Public Trust: Highlight of a Grain Sector Perspective
Through my AdvancingAg Leadership involvement I set out to develop and study a deeper understanding of how Public Trust impacts our Food Production Sector today. I was fortunate enough to have the opportunity to learn first-hand from my mentor Kim McConnell specifically on Public Trust within our Agriculture industry. My role within the industry has evolved through the years from being a primary beef producer to an agronomy consultant and now an industry brand manager within the grain input sector – the impact of Public Trust however as I see it has an equal degree of importance within each level of the food supply chain. I was invited to take part in the Virtual Rural Roots Canada sessional as a panelist on the Public Trust discussion.
Here is a snapshot of my discussion surrounding Public Trust within our Grain Sector:
Our grain industry has traditionally prided itself as being known to produce a food supply based on high quality raw goods, ethical stewardship practices and processes that emanate the integrity of our industry throughout the entire supply chain. Starting right from the Primary producer producing our raw grains and oilseeds, collaborating with specialty production consultants & agronomists, to the commodity organizations; grain handling facilities and processors while finally reaching the consumer market level. Our grain sector stands by the high level of pride and integrity in our products. The modern consumer interest however has grown to demand a deeper transparency and understanding of:
HOW their food is GROWN, PROCESSED and finally BROUGHT to Market
The consumer also expresses interest and demand for transparency including the impact our production practices have on environmental sustainability.
How is our grain sector meeting these demands from the consumer for increased transparency and input in production practices??
I find myself taking a walk back through memory lane thinking of my growth in Agriculture in order to better understand the change in consumer interest and demand. I was born and raised in the beef industry having grown up not only through the 4H program but also as an active member in numerous Youth Livestock Breed associations.
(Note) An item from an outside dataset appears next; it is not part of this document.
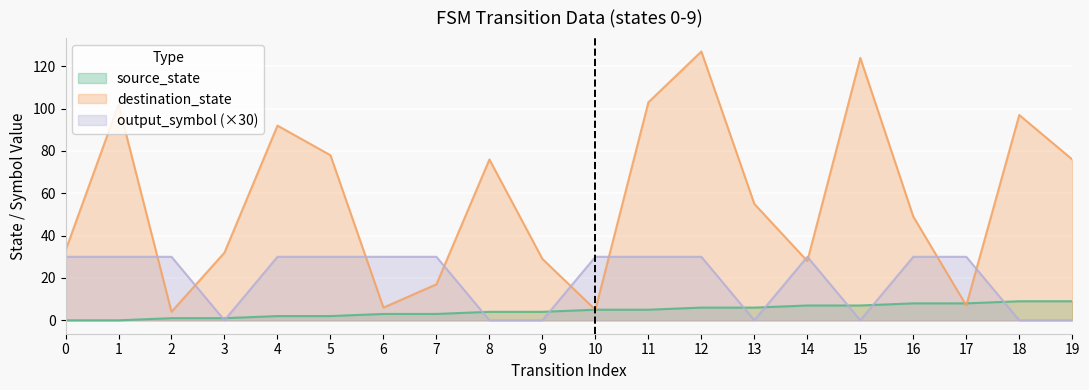

At which label does source_state reach its peak?

18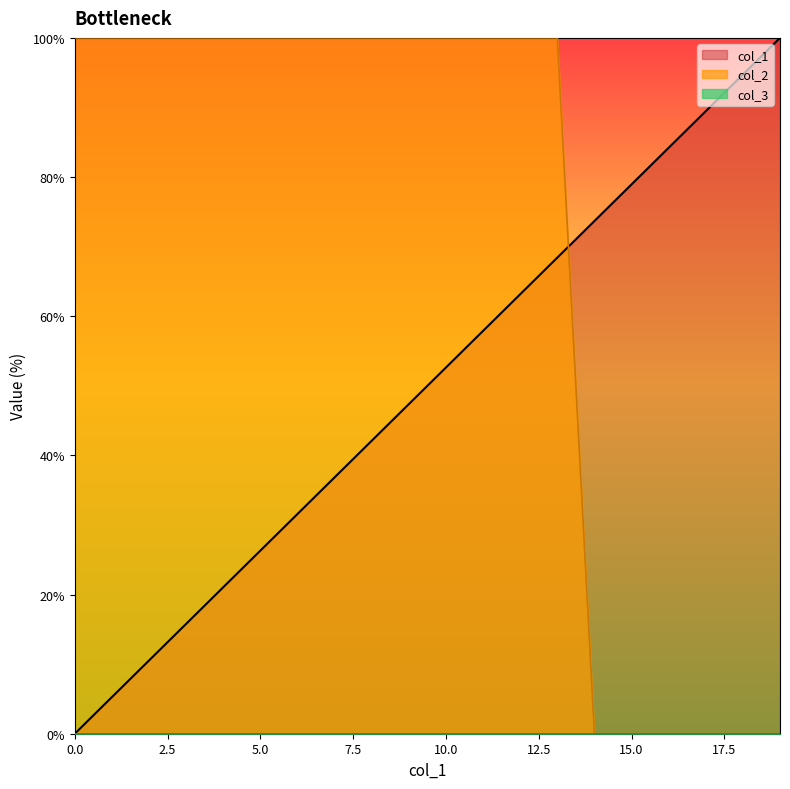

True or false: col_1 has more than 1 interior local peaks.

False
These associations and the 4H Program focused on teaching their members key basic skills encompassing production techniques, communication and even marketing of our agriculture products. Although I grew up in a rural community, I still found my fellow students never truly understood what we did on the farm in order produce their food. Now 35 years later I find there is an even larger divide between our fields and pastures to our consumer plate. Never once while growing up did I feel like our industry was under such scrutiny as I do now as an adult making consumer decisions for my young family. The source and reasoning of the scrutiny can be argued however in reality as technology grows including access to social media and exposure of agricultural practices our consumers are increasing their ask for information and demanding more transparency of production practices and techniques. I witness firsthand as many of you do the growing desire for information from consumers on HOW their food is produced and WHY we as producers incorporate varying practices in our operations.
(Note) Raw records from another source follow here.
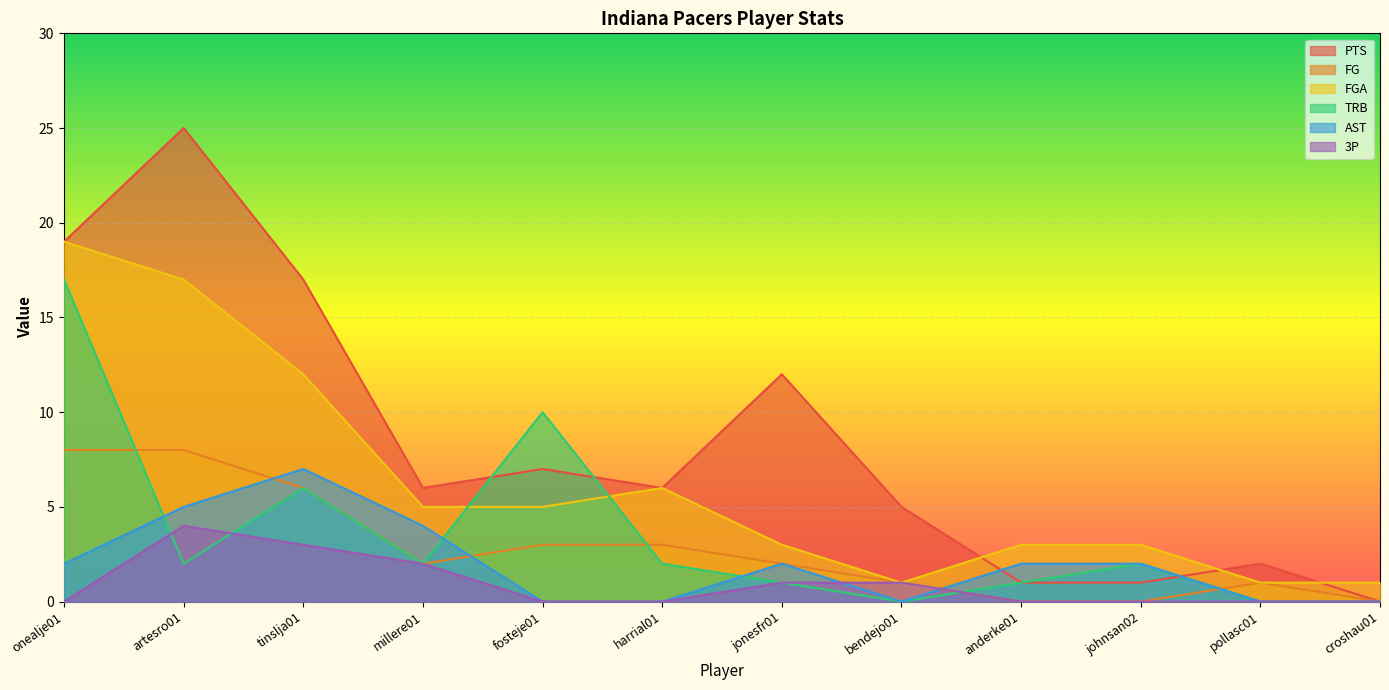

Where is the first local maximum for 3P?

artesro01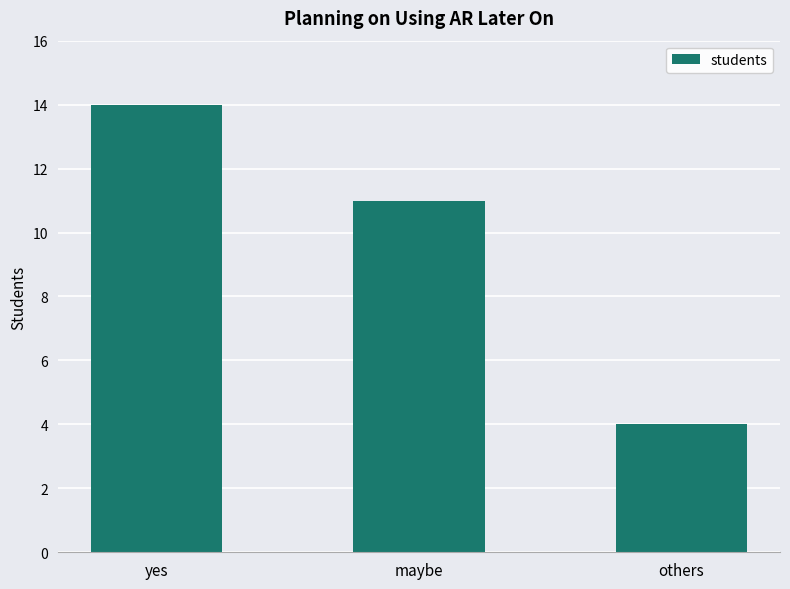

What is the average value?

10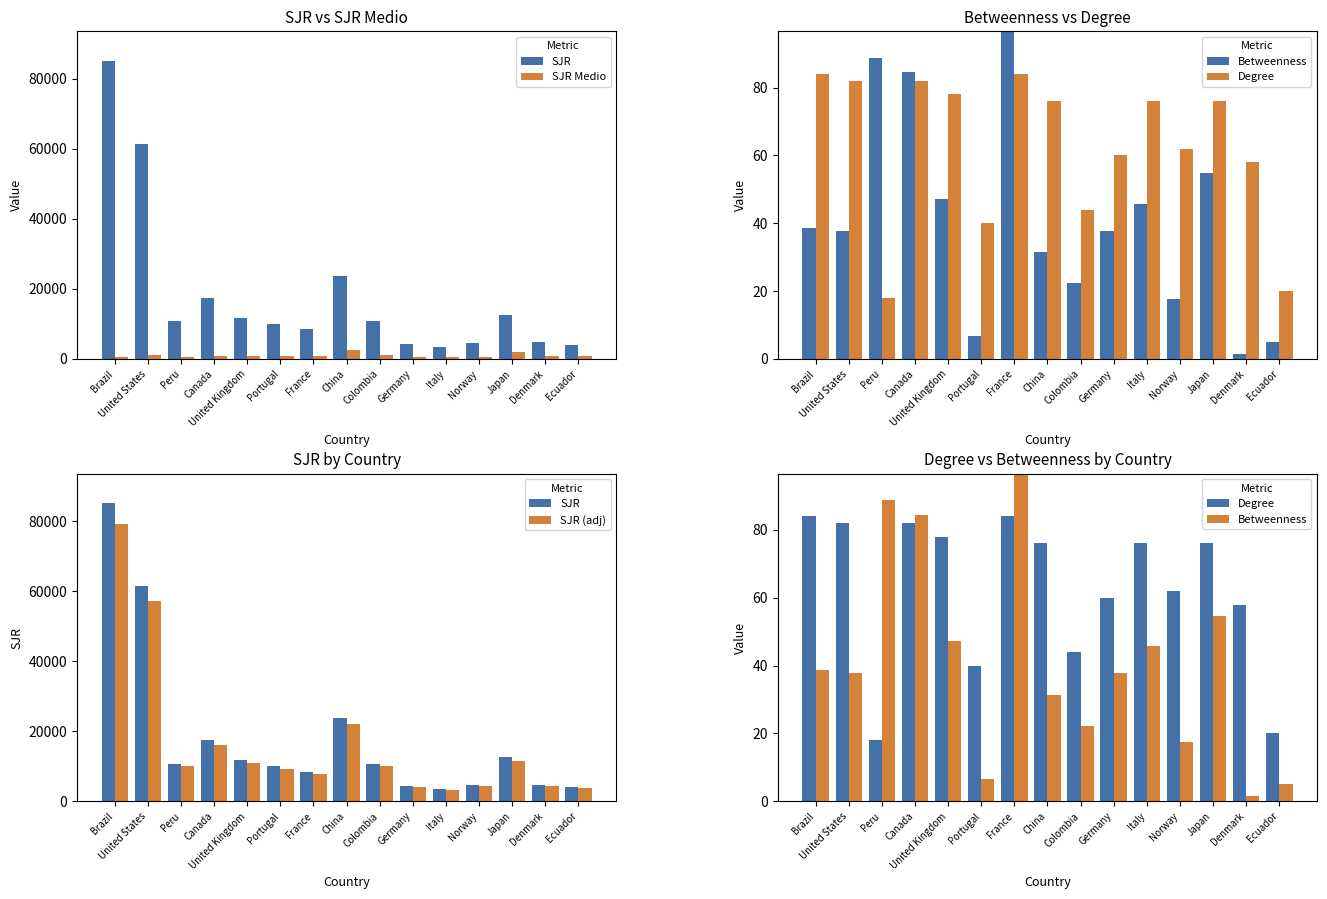

What is the total value across all series at Italy?

7098.4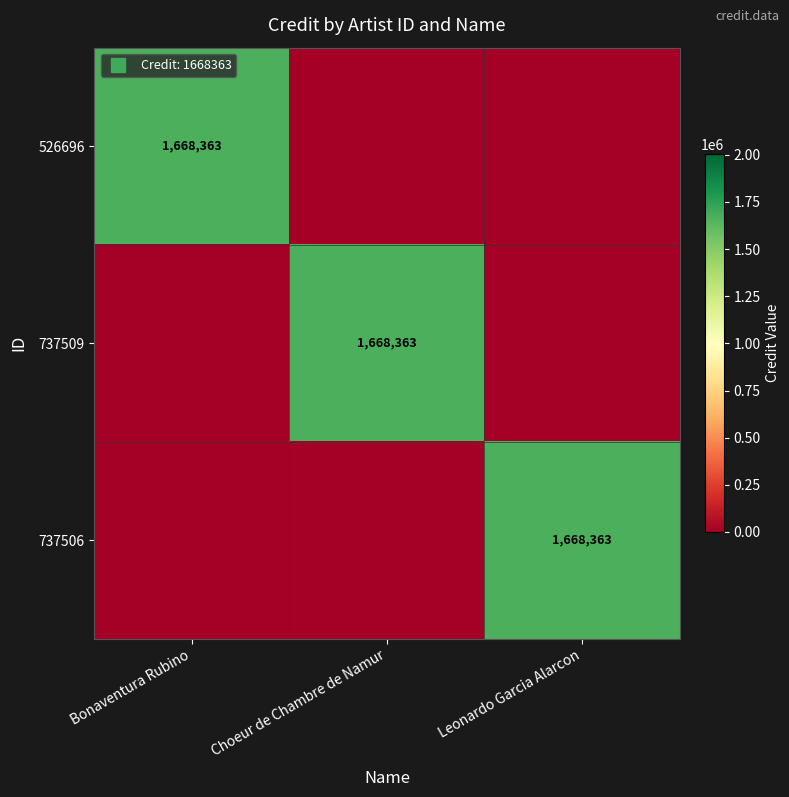

At which category is the sum across all series the highest?

Bonaventura Rubino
Through my career I have seen the need for all involved in our food production sector to CONNECT – BUILD INTEGRITY – GROW TRUST – and BE TRANSPARENT in order to close the gaps that exist as an industry through to consumers. We all need to come to the table in order to cohesively represent our industry to the consumer in order to rebuild and grow the trust within our products moving forward. Through mentorship from Kim McConnel I looked to the Canadian RoundTable for sustainable crops as an avenue in which our Grains sector addresses collaboration on sustainable agriculture issues and opportunities directly within the grains sector. Formed in 2013 the CRSC seeks to facilitate cross-commodity collaboration facing its members. Members being representative from every link along the value chain – Seed developers through to end consumers.
Through review of the Grains Roundtable Public Trust Working Group most recent updates priority issues were identified to include:
Crop Protection Product usage
Plant breeding technology
My career and industry experience speak to all three of these priorities the working group has identified:
As an agronomist I have personally found daily when interacting with consumers a gap in how we communicate and connect with consumers on our production practices directly leading to their understanding of these practices and their impact on food safety.
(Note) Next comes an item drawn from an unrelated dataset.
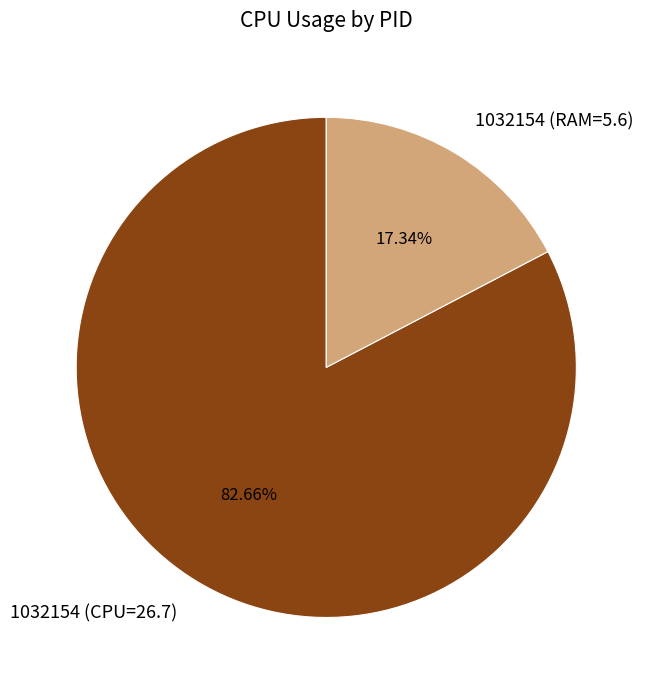

Does any single category account for the majority?

Yes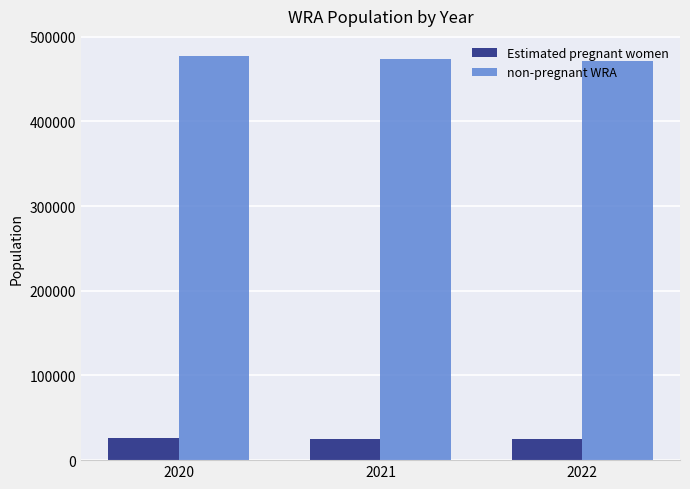

What is the difference between the highest and lowest values at 2021?

448095.4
For example – the misconception within the general public that utilizing GMO technology and pesticide practices drive an increase in pesticide usage on farm when in reality the adoption of integrated pest management practices including GMO technology has led to a decrease in pesticide applications & rates and it is an integrated approach encompassing multiple techniques to grow a productive sustainable profitable crop.
The working group within the Canadian Roundtable for sustainable crops have found initially in their study of Public Trust that:
Our understanding of the public needs to be an on-going diverse collection across the public through individuals, groups and communities.
Trust with the Public is not just a matter of changing their belief in our systems of production
It also involves what relationship they have within our industry across the entire value chain
Our industry sector has a need for systems and accountability that are trust – worthy building confidence back with the consumer public
The start to rebuilding this trust is going to also focus on what both the public and our industry values. If the values of our consumer differ greatly from the values implied by the grain/food production sector, then it will continue to be an uphill battle in rebuilding trust.
At the end of the day I myself continue to integrate the practice of growing relationships within my grain sector career – GROW the relationship with our consumers – allowing our industry to continue to GROW a sustainable profitable food supply.